((

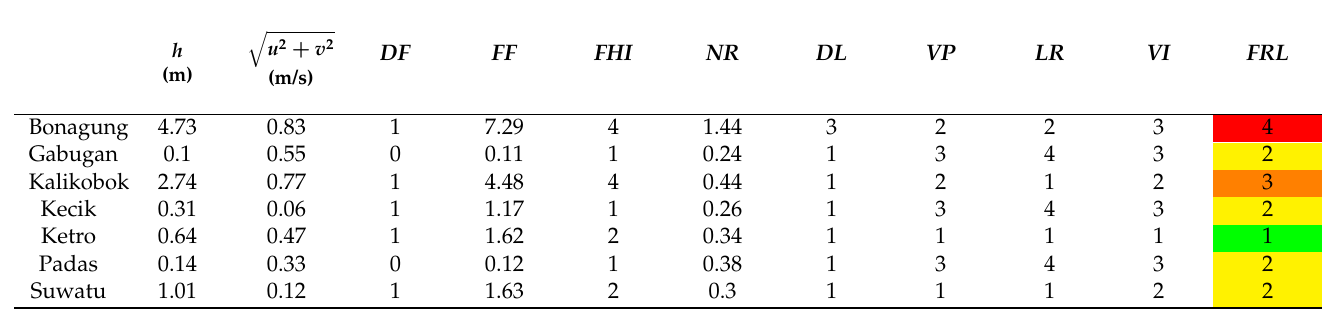
Table 10. Computation for the value of FRL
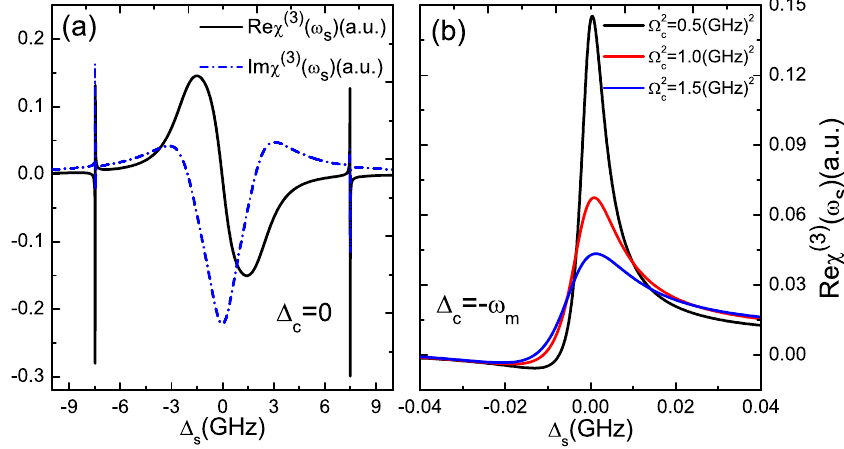
Figure 4. ( a ) The optical Kerr coefficient and nonlinear absorption as functions of ∆ ∆ = 0 ; ( b ) The optical Kerr coefficient as a function of the detuning ∆ c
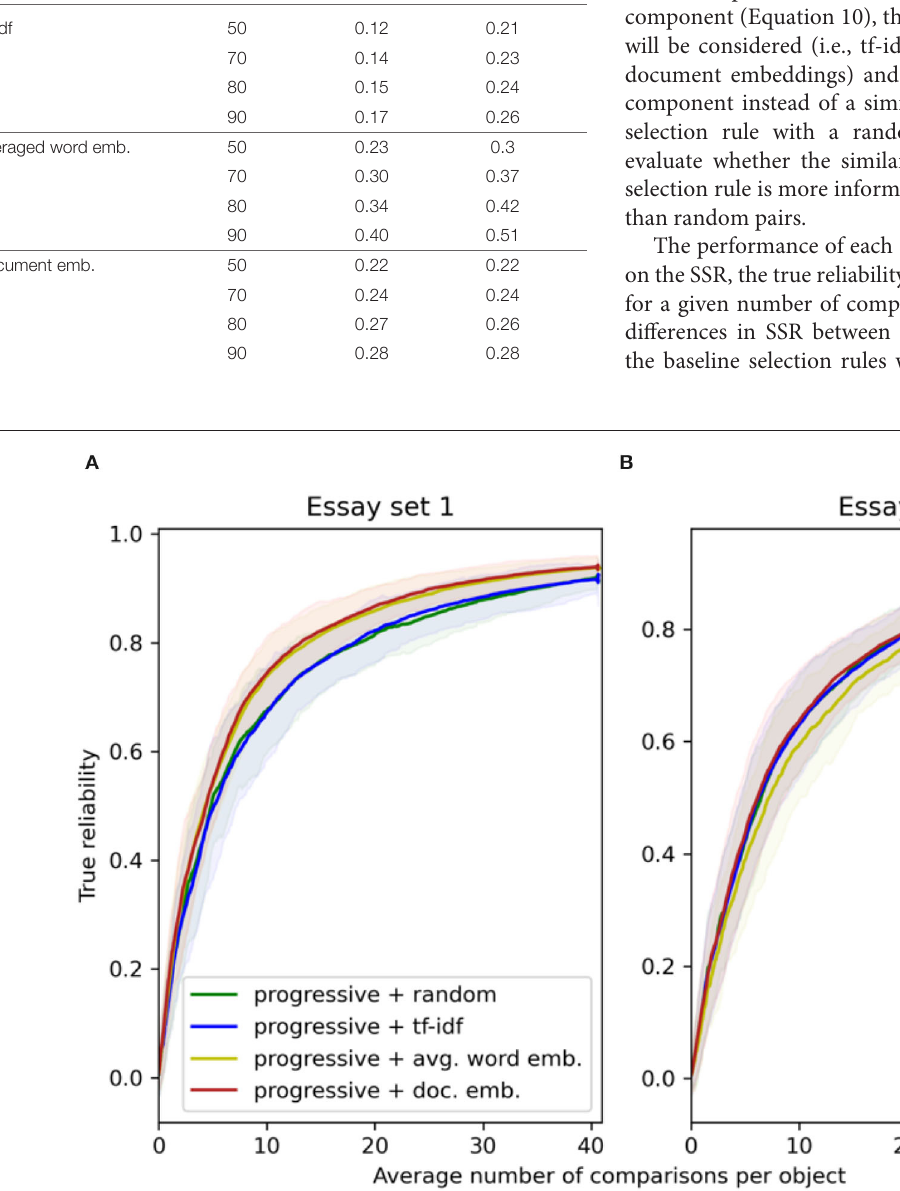
TABLE 2 | Quantiles of the cosine similarities between essays using different essay representation techniques for two essay sets. Essay representation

))

• Work instructions
Copy out all of the material exactly as written, without its pictures.

• Exercise output
Table 10. Computation for the value of FRL
Figure 4. ( a ) The optical Kerr coefficient and nonlinear absorption as functions of ∆ ∆ = 0 ; ( b ) The optical Kerr coefficient as a function of the detuning ∆ c
TABLE 2 | Quantiles of the cosine similarities between essays using different essay representation techniques for two essay sets. Essay representation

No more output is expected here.